┌──

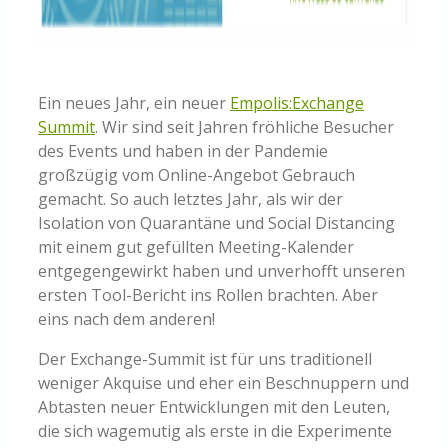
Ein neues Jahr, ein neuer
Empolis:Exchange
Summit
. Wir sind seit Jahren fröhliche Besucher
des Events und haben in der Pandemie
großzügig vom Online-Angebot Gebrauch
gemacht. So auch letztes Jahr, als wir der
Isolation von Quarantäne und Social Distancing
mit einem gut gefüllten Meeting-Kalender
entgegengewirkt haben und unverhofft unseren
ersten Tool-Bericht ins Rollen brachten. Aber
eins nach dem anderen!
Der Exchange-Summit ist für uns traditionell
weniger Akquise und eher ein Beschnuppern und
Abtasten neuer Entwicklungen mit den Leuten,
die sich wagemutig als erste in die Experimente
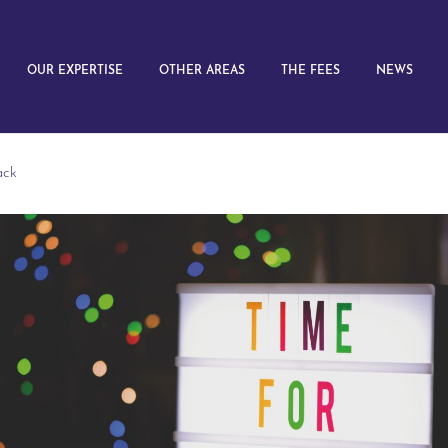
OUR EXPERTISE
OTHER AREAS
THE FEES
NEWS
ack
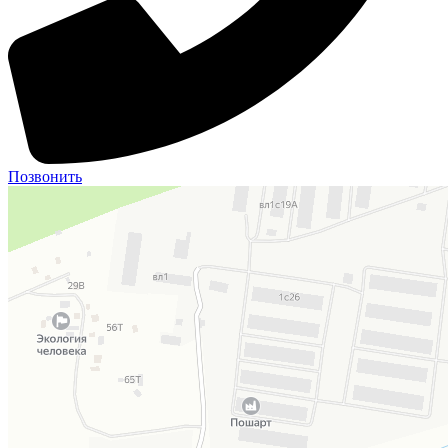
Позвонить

└──

Instructions to follow:
Give the number of lines in the records that contain the string "Exchange", and write nothing besides that number.

Result for this exercise:
2